ECLI: ECLI:NL:TGZRAMS:2012:YG2272
Datum uitspraak: 31-07-2012
Datum publicatie: 31-07-2012
Zaaknummer(s): 2011/211T
Onderwerp: Onjuiste behandeling/verkeerde diagnose
Beslissingen: Gegrond, berisping
Inhoudsindicatie:   De klacht houdt in dat de tandarts is tekortgeschoten in de tandheelkundige zorg die klager van haar mocht verwachten door hem voorafgaande aan het plaatsen van een brug onjuist te informeren.

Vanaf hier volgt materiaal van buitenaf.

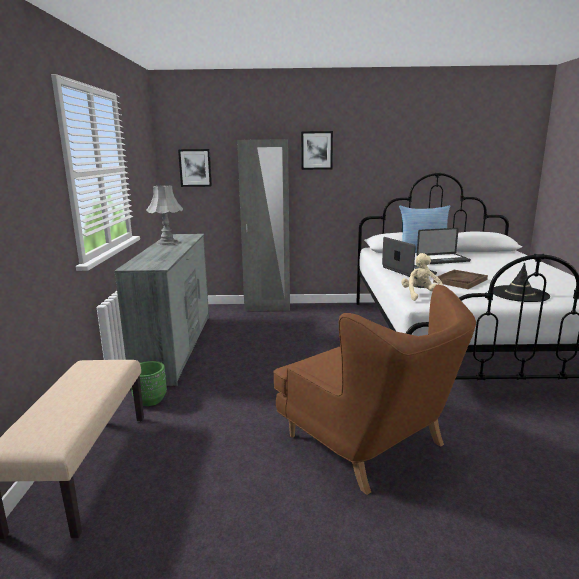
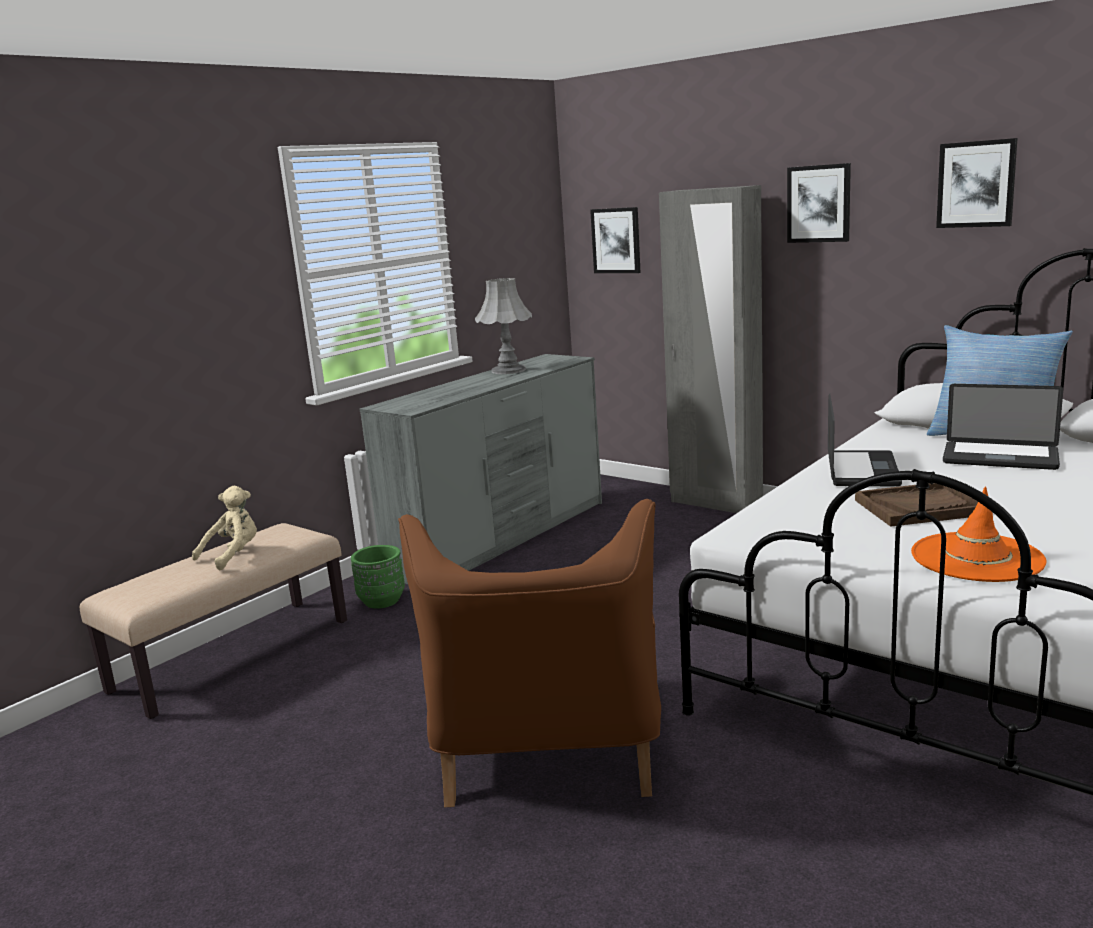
camera: 40 degrees right, 0 degrees up
(390, 144) = (976, 184): none -> picture
(420, 296) = (766, 521): beige plush toy -> beige plush toy (233, 555)
(519, 294) = (976, 558): black hat -> orange hat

Berisping

REGIONAAL TUCHTCOLLEGE VOOR DE GEZONDHEIDSZORG

Het college heeft het volgende overwogen en beslist omtrent de op 20 juni 2011 binnengekomen klacht van:

A,

wonende te B,

k l a a g s t e r,

gemachtigde W

tegen

C,

tandarts,

wonende te B,

werkzaam te B,

v e r w e e r s t e r,

gemachtigde mr. W.H. Bouman, advocaat te Amsterdam.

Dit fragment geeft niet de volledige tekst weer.